A couple of decades back, I worked in the psychological unit of a county jail. At that time, 95% of the crimes that were committed were drug related. The majority were for selling, theft, armed robbery, and assault.
Part of my job was processing the intake paperwork for drug analysis on people who were on probation or parole. If you were a diminutive female and the only thing between you and a heroin addict, who knows he is going to fail the test and will be going back to jail because he has slipped-up and who outweighs you by 60 lbs. - is a desk and a button to push for help - well, you might have a different opinion.
Young people experiment. Its part of growing up. If hard core drugs are legalized, then there just might be a greater tendency for them to try them. Many of them won't be able to walk away from that first use.
Legalizing these drugs will unleash upon society a nightmare with no end.
Is Mazza living on the streets because he is a heroin addict? If so, I find his "chuckle" at the controversy offensive.
Well Bonny lets turn that one around on you. By keeping the commodity illegal, its profit margin makes it the business to be in, people are lining up to sell the stuff even though chances are you will go to jail or, be killed by rival dealers. While this causes a user to steal, rob or even kill to support a habit. Prohibition of drugs! We have unleashed on society a nightmare of violence, crime and death with no end. All for what??
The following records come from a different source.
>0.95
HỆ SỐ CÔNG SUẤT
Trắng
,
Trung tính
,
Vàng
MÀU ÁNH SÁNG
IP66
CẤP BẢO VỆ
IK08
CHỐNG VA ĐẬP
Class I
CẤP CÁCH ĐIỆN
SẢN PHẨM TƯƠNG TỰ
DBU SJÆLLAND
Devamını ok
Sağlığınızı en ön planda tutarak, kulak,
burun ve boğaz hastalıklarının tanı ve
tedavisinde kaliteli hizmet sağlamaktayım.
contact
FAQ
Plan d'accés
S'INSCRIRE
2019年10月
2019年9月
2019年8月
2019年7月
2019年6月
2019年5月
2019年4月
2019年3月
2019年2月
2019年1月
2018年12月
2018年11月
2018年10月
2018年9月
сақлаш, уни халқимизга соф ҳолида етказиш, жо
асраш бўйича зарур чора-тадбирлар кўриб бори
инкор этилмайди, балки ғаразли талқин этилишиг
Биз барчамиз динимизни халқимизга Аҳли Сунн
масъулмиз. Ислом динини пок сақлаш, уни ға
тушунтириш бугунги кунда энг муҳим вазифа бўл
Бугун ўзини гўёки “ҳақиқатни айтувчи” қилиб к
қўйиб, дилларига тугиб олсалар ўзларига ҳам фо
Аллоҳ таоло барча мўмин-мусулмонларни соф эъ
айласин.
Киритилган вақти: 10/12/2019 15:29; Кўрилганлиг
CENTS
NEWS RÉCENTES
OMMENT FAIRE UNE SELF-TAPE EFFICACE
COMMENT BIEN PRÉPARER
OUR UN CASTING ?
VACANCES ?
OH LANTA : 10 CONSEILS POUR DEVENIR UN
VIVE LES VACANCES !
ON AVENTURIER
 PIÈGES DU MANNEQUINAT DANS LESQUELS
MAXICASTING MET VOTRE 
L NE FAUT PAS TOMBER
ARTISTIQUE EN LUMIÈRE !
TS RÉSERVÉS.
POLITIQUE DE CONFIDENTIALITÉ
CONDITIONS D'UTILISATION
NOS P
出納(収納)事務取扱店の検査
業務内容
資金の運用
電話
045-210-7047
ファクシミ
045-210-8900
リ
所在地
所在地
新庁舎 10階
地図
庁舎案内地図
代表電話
Kamikazee. If heroin is legalized - the price will go up. This is capitalism - some corporation will make big bucks off of it. The user still has to find a way to pay for it, the crime will continue. If governments start giving out free heroin, funding has to be provided to pay for it. That means that programs to help poor people will be cut so that funding will be available for the free heroin. So, there will be even more victims because of heroin - the children of poor families who won't get medical attention, food, etc. There will be more users because the drug is legal, that means more crime. Have you ever watched a heroin addict going through detoxification? I mean the real deal, not the hollywood version. Its a horrifying sight. How they even live through it is a miracle. Legal heroin equals more junkies, more suffering.
Who said anything about govt sponsored free heroin? I dont know what the answer is, but I love the way everyone can moralize keeping drugs illegal. Hopefully one day we can realize govt drug policy doesnt create addicts. It creates an inflated price for commodities. Have you heard of prohibition of alcohol. Can you see any resemblances? High price for the commodity, violance to control distribution etc. Could a sin tax be placed on govt sold drugs? Wait they do that with alcohol and cigarettes already I just find it a bit hipocritical thats all.
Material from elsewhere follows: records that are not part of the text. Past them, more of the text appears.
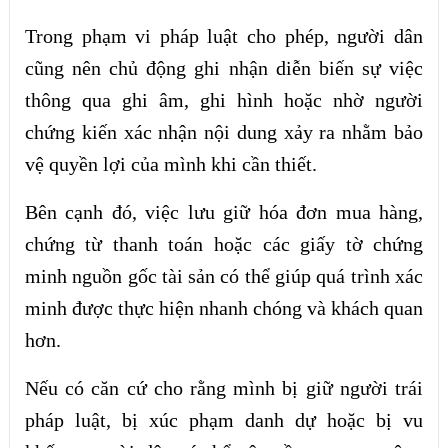
Trong phạm vi pháp luật cho phép, người dân
cũng nên chủ động ghi nhận diễn biến sự việc
thông qua ghi âm, ghi hình hoặc nhờ người
chứng kiến xác nhận nội dung xảy ra nhằm bảo
vệ quyền lợi của mình khi cần thiết.
Bên cạnh đó, việc lưu giữ hóa đơn mua hàng,
chứng từ thanh toán hoặc các giấy tờ chứng
minh nguồn gốc tài sản có thể giúp quá trình xác
minh được thực hiện nhanh chóng và khách quan
hơn.
Nếu có căn cứ cho rằng mình bị giữ người trái
pháp luật, bị xúc phạm danh dự hoặc bị vu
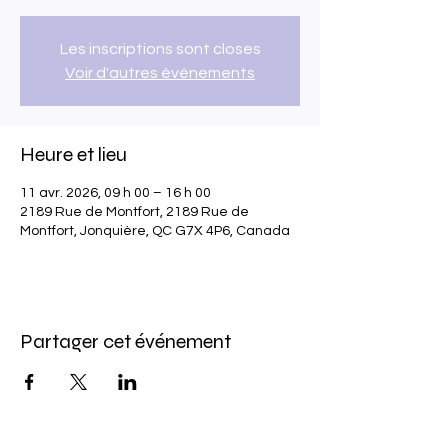
Les inscriptions sont closes
Voir d'autres événements
Heure et lieu
11 avr. 2026, 09 h 00 – 16 h 00
2189 Rue de Montfort, 2189 Rue de
Montfort, Jonquière, QC G7X 4P6, Canada
Partager cet événement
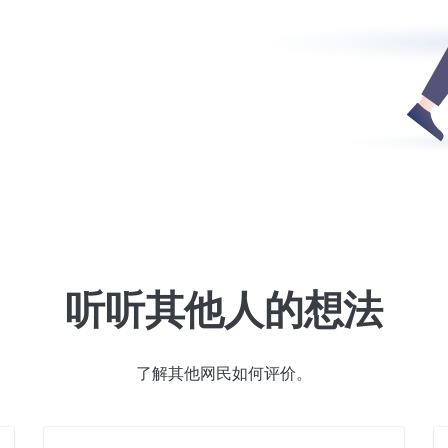
听听其他人的想法
了解其他网民如何评价。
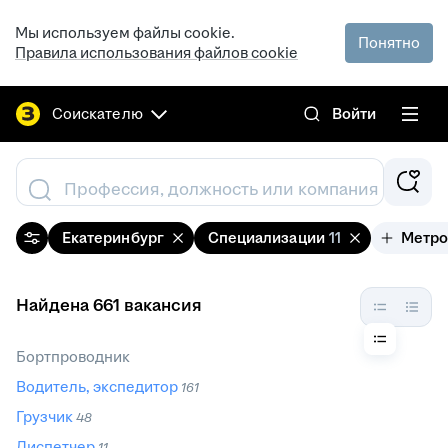
Мы используем файлы cookie.
Понятно
Правила использования файлов cookie
Соискателю
Войти
Профессия, должность или компания
Екатеринбург
Специализации
11
Метр
Найдена 661 вакансия
Бортпроводник
Водитель, экспедитор
161
Грузчик
48
Диспетчер
11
Kamikazee, from what I've read, "Controlled Decriminialization" includes programs to provide heroin to addicts. Whether or not you legalize heroin, the addict will not be able to pay for it. Unless, of course, they're rich. You won't be able to find any pharmaceutical companies to process it because of the financial liabilities from law suits. If you let the drug growers continue to process it, there will still be legal liabilities because of quality differences. Heroin is a drug that takes lives. Most addicts don't live past 50. I'm not cold hearted, just practical. This is a lose, lose situation. I feel that the fields in Afghanistan should be sprayed and the poppies eradicated.
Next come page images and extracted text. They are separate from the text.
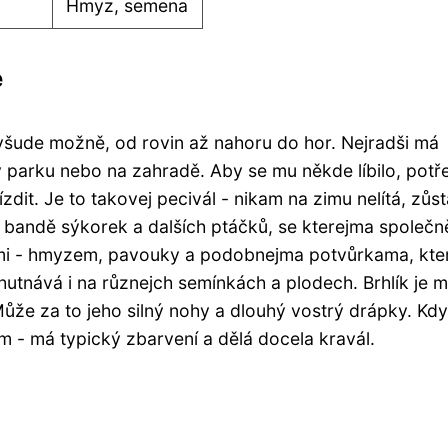
Hmyz, semena
e
 všude možně, od rovin až nahoru do hor. Nejradši má
i v parku nebo na zahradě. Aby se mu někde líbilo, potř
zdit. Je to takovej pecivál - nikam na zimu nelítá, zůs
k bandě sýkorek a dalších ptáčků, se kterejma společn
kami - hmyzem, pavouky a podobnejma potvůrkama, kte
hutnává i na různejch semínkách a plodech. Brhlík je 
 Může za to jeho silný nohy a dlouhý vostrý drápky. Kd
m - má typický zbarvení a dělá docela kravál.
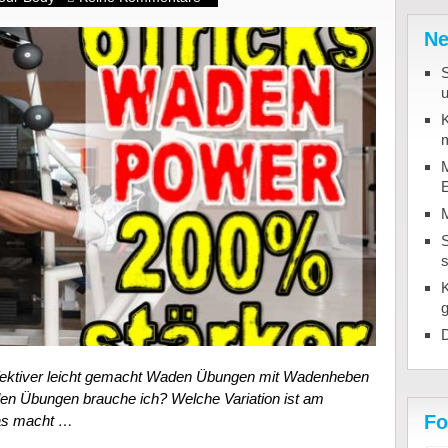
Ne
u
K
m
M
S
D
ektiver leicht gemacht Waden Übungen mit Wadenheben
den Übungen brauche ich? Welche Variation ist am
Fo
as macht …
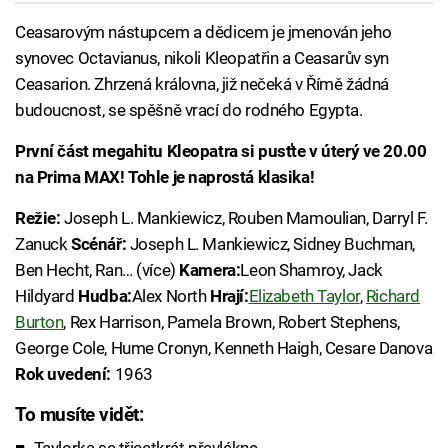
Ceasarovým nástupcem a dědicem je jmenován jeho
synovec Octavianus, nikoli Kleopatřin a Ceasarův syn
Ceasarion. Zhrzená královna, již nečeká v Římě žádná
budoucnost, se spěšně vrací do rodného Egypta.
První část megahitu Kleopatra si pusťte v úterý ve 20.00
na Prima MAX! Tohle je naprostá klasika!
Režie:
Joseph L. Mankiewicz, Rouben Mamoulian, Darryl F.
Zanuck
Scénář:
Joseph L. Mankiewicz, Sidney Buchman,
Ben Hecht, Ran… (více)
Kamera:
Leon Shamroy, Jack
Hildyard
Hudba:
Alex North
Hrají:
Elizabeth Taylor
,
Richard
Burton
, Rex Harrison, Pamela Brown, Robert Stephens,
George Cole, Hume Cronyn, Kenneth Haigh, Cesare Danova
Rok uvedení:
1963
To musíte vidět:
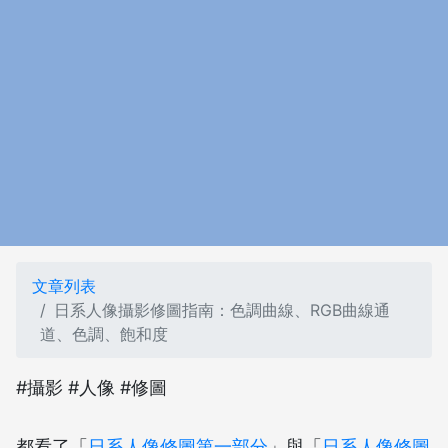
文章列表
日系人像攝影修圖指南：色調曲線、RGB曲線通
道、色調、飽和度
#攝影 #人像 #修圖
都看了「
日系人像修圖第一部分
」與「
日系人像修圖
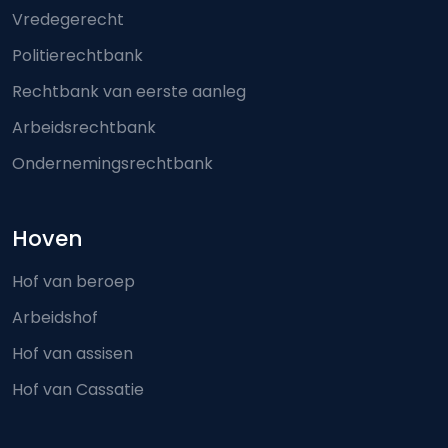
Vredegerecht
Politierechtbank
Rechtbank van eerste aanleg
Arbeidsrechtbank
Ondernemingsrechtbank
Hoven
Hof van beroep
Arbeidshof
Hof van assisen
Hof van Cassatie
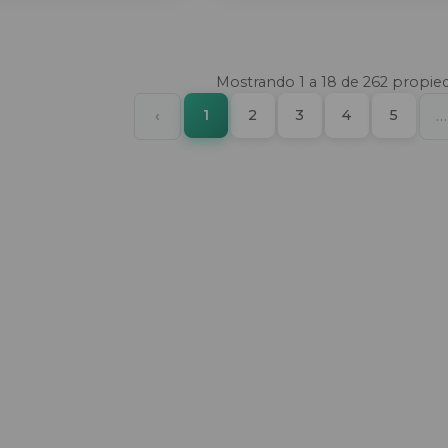
Mostrando
1
a
18
de
262
propie
(current)
Previous
1
2
3
4
5
‹
…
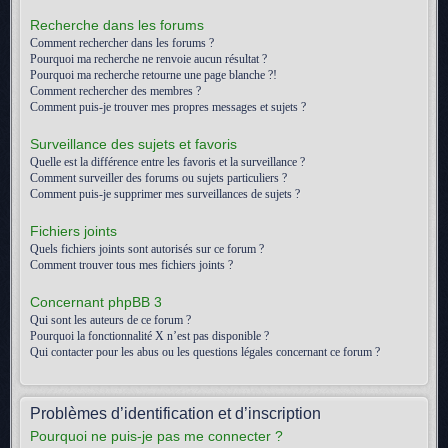
Recherche dans les forums
Comment rechercher dans les forums ?
Pourquoi ma recherche ne renvoie aucun résultat ?
Pourquoi ma recherche retourne une page blanche ?!
Comment rechercher des membres ?
Comment puis-je trouver mes propres messages et sujets ?
Surveillance des sujets et favoris
Quelle est la différence entre les favoris et la surveillance ?
Comment surveiller des forums ou sujets particuliers ?
Comment puis-je supprimer mes surveillances de sujets ?
Fichiers joints
Quels fichiers joints sont autorisés sur ce forum ?
Comment trouver tous mes fichiers joints ?
Concernant phpBB 3
Qui sont les auteurs de ce forum ?
Pourquoi la fonctionnalité X n’est pas disponible ?
Qui contacter pour les abus ou les questions légales concernant ce forum ?
Problèmes d’identification et d’inscription
Pourquoi ne puis-je pas me connecter ?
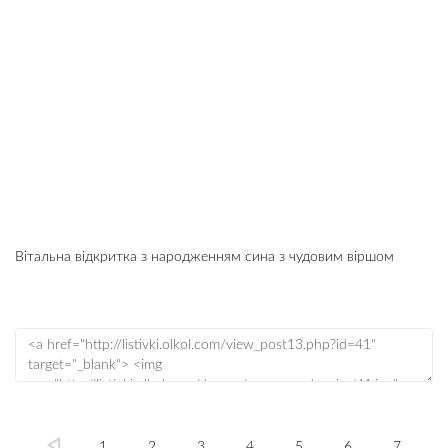
Вітальна відкритка з народженням сина з чудовим віршом
1
2
3
4
5
6
7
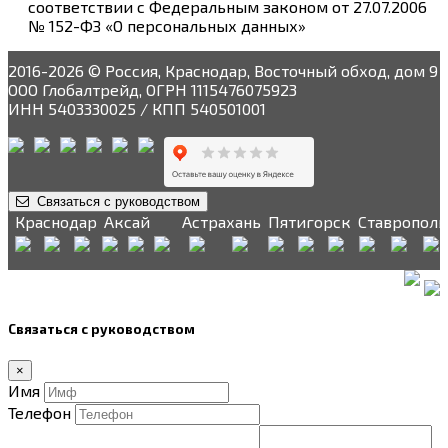
соответствии с Федеральным законом от 27.07.2006
№ 152-ФЗ «О персональных данных»
2016-2026 © Россия, Краснодар, Восточный обход, дом 9
ООО Глобалтрейд, ОГРН 1115476075923
ИНН 5403330025 / КПП 540501001
Связаться с руководством
Краснодар
Аксай
Астрахань
Пятигорск
Ставрополь
Связаться с руководством
×
Имя
Телефон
So, with this post I now retire from the world of blogging. It has been enlightening, interesting, and fun.
four decades and a trillion tax dollars and 37 million non violent drug offenses and we are no closer to erradicating the drug problem.
Al Capone------ Pablo Escobar same solution cut off their revenue source end prohibition. The artificially inflated price of the commodity whether it be drugs, tires, soap what ever will drop with legalization.